The Layout V1 Details
is was a multiple deck, shelf style layout. Normally the deck is was less than 12" wide; it did bump out to 24" at the major yard, which is my version of Acca Yard. Like most modelers, I had to compromise in what would fit and what would work well when it comes to operations, so the classification tracks are single ended, rather than double like the prototype.
The track plans should be considered "baseline" type of documents, as the as-built railroad differs from the track plan in a couple of spots. Hopefully they give enough insight that the reader can understand the size and scope of the layout.
The benchwork was mostly built from 3/4" plywood; I ripped the sheets of it down to 3" wide strips that I then used to provide joists and other support framework, since this was cheaper (and certainly straighter) than dimension lumber. One thing I discovered is that the big box stores (Home Depot and Lowe's) sell 3/4" plywood that 1. isn't 3/4" and 2. Isn't consistent from 1/16 to 1/4 from a nominal 3/4" inch thick. Fun times occur when you try to match up your subroadbed and find issues like this.
I started benchwork with the lowest level staging yard, which is 33" or so from the floor at track level. I build the benchwork somewhat like modules or dominoes in 8 foot long sections. I made an attempt to make things somewhat modular to make it easier to remove when the time comes to sell this house. As time went along, I moved away from the truly modular style and just built things in place once I realized that trying to fit a shelf style layout into a different room than what it was built in was probably a fool's errand and that I should save the time spent in engineering modular solutions and use it elsewhere. The upper level reflects this change, as it is homasote on top of 3/4" plywood with offset joints. (Something else learned during construction.)
When I first started laying track, I used the Woodland Scenics roadbed product, Track-bed, instead of cork, thinking that cork was "old" technology. Turned out that cork is easier to deal with and, as a big bonus, holds spikes very well, making track changes or reuse very easy. The track-bed, does not hold spikes, meaning you have to glue track down. This means that a good portion of the mainline will end up in the dumpster when I move anyway, no matter how modular I made it.

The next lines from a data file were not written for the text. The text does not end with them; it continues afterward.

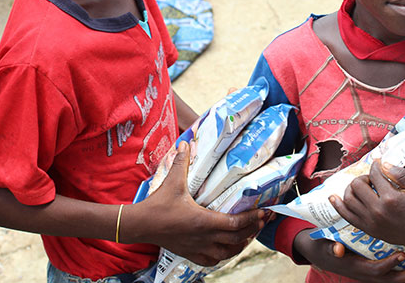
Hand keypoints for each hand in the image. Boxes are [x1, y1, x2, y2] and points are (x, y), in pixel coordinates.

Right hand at [129, 141, 264, 265]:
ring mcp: (198, 248)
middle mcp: (204, 238)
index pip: (235, 223)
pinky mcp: (190, 254)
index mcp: (204, 221)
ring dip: (241, 245)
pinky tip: (227, 249)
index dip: (252, 218)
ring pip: (227, 253)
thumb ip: (182, 162)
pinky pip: (212, 260)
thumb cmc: (158, 204)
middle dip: (253, 230)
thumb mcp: (172, 182)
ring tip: (249, 234)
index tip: (263, 212)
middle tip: (262, 220)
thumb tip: (186, 144)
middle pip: (237, 239)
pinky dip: (223, 256)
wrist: (141, 225)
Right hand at [293, 229, 404, 282]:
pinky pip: (396, 280)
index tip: (402, 255)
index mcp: (357, 268)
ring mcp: (374, 277)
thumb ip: (332, 248)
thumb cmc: (326, 247)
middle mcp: (367, 276)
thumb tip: (338, 250)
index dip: (389, 264)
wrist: (324, 255)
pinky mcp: (379, 275)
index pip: (376, 270)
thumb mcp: (325, 246)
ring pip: (396, 282)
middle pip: (391, 280)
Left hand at [330, 159, 404, 256]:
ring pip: (348, 200)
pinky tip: (333, 197)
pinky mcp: (369, 230)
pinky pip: (347, 217)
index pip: (374, 175)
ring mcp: (371, 222)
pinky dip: (338, 206)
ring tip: (360, 186)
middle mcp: (378, 211)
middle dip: (362, 177)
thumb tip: (382, 163)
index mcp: (390, 198)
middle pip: (357, 185)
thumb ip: (399, 174)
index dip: (376, 166)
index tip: (378, 164)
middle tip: (371, 178)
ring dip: (350, 188)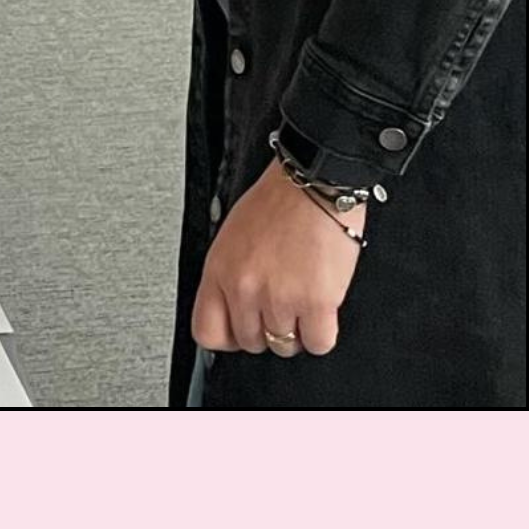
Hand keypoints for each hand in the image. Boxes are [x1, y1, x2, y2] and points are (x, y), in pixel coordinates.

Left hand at [192, 161, 364, 357]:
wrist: (312, 183)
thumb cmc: (277, 202)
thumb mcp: (232, 236)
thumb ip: (229, 275)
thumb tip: (232, 307)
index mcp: (219, 269)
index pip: (206, 331)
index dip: (226, 337)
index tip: (239, 331)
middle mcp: (244, 287)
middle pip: (250, 342)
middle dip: (266, 329)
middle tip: (279, 306)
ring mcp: (279, 297)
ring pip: (284, 345)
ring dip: (296, 329)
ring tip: (301, 301)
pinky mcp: (316, 302)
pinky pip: (318, 343)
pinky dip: (322, 332)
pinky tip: (321, 308)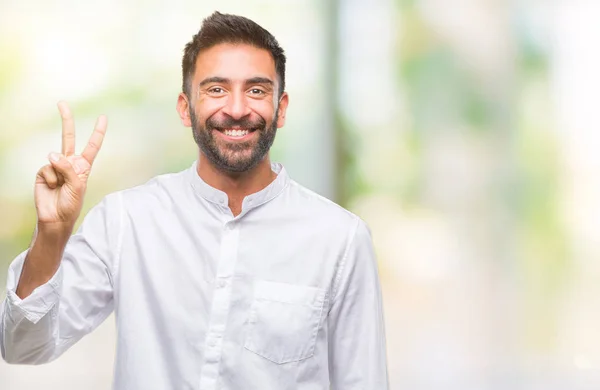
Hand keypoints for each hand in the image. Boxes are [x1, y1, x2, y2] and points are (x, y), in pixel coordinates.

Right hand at [34, 101, 106, 226]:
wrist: (56, 218)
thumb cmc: (71, 204)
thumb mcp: (78, 186)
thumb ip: (68, 169)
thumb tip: (52, 154)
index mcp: (83, 166)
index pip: (92, 146)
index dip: (97, 132)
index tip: (103, 117)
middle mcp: (70, 163)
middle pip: (68, 137)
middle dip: (65, 120)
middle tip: (62, 103)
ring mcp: (55, 166)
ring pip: (57, 159)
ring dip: (60, 175)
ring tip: (61, 188)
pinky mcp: (43, 171)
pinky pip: (47, 168)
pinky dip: (50, 179)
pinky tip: (51, 187)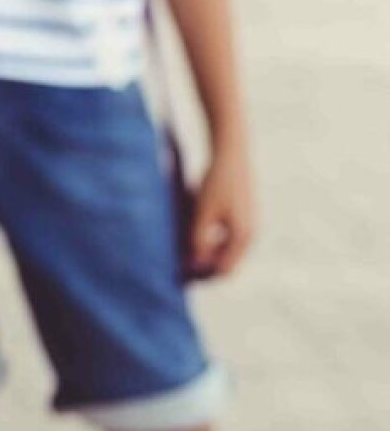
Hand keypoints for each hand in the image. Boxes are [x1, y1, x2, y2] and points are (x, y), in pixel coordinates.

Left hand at [188, 144, 255, 279]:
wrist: (231, 151)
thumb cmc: (215, 180)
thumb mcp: (202, 210)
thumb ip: (199, 238)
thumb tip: (193, 262)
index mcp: (243, 236)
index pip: (224, 270)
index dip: (202, 277)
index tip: (181, 278)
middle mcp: (250, 234)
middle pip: (226, 262)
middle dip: (203, 267)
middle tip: (179, 270)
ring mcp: (248, 224)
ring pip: (225, 249)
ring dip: (206, 254)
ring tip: (183, 253)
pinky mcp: (242, 214)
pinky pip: (225, 237)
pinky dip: (210, 240)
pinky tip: (193, 234)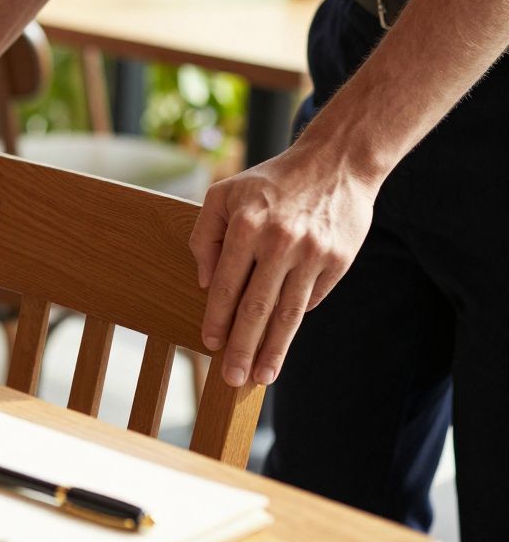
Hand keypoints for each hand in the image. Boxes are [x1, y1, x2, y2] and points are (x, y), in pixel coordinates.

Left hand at [189, 145, 379, 386]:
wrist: (337, 162)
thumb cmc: (271, 183)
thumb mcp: (224, 195)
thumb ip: (205, 236)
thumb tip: (203, 283)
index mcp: (247, 225)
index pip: (226, 284)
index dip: (216, 318)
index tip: (209, 344)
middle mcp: (280, 242)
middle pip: (257, 307)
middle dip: (242, 347)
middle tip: (232, 378)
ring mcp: (313, 253)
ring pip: (288, 313)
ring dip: (274, 349)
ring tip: (262, 376)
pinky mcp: (339, 261)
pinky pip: (312, 298)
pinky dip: (295, 317)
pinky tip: (283, 338)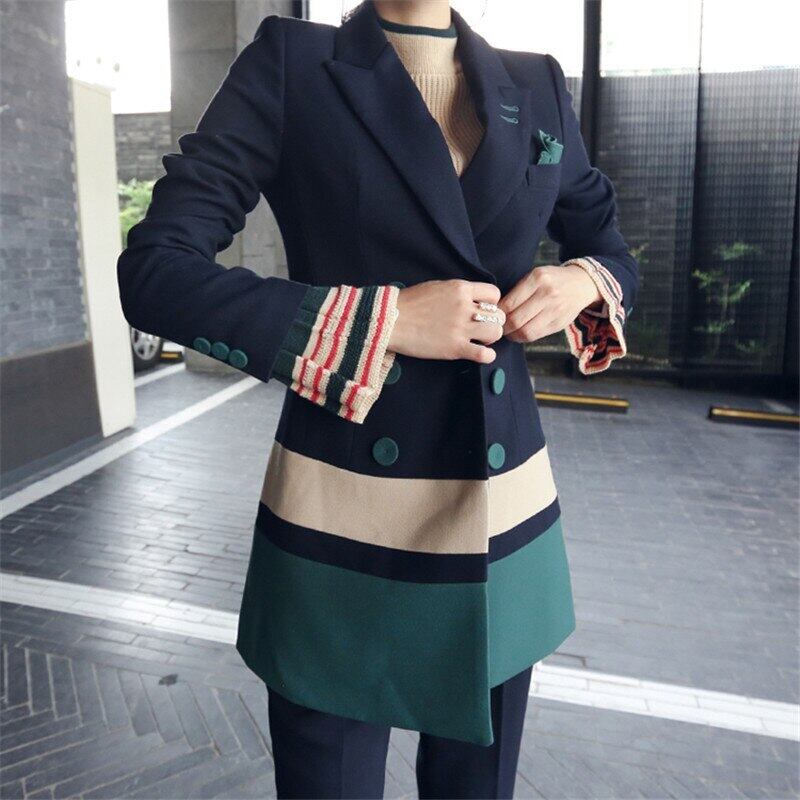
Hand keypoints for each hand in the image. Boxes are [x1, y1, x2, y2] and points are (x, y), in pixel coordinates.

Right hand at [388, 279, 505, 363]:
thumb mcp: (438, 287)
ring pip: (496, 333)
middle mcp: (464, 307)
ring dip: (490, 338)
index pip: (494, 294)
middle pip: (498, 315)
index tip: (482, 310)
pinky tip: (479, 354)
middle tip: (481, 328)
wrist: (390, 320)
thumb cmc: (409, 303)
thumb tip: (472, 299)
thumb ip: (458, 292)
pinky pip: (484, 354)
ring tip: (479, 340)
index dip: (491, 304)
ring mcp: (461, 328)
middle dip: (493, 322)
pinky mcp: (454, 348)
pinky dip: (487, 356)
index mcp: (460, 289)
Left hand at [498, 264, 602, 343]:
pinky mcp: (560, 323)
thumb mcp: (534, 276)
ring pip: (525, 331)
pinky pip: (536, 336)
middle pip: (516, 320)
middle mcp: (547, 294)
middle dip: (502, 327)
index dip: (497, 314)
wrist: (581, 284)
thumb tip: (496, 311)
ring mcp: (555, 310)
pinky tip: (520, 332)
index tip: (492, 316)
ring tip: (508, 331)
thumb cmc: (551, 280)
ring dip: (512, 335)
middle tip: (497, 327)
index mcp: (537, 278)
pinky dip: (524, 337)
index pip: (509, 303)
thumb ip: (518, 291)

Note: Almost all the track on the railroad south of Acca that was glued (which was 95% plus south of Acca, including the South staging yard) ended up in the trash. I figured that I put about 1 box (25 pieces) of C83 Atlas flex, plus 2 cases of C100, plus 19 turnouts, into the landfill, which means I've got to replace that for the next one, which means my train budget will take a multiple hundred dollar hit.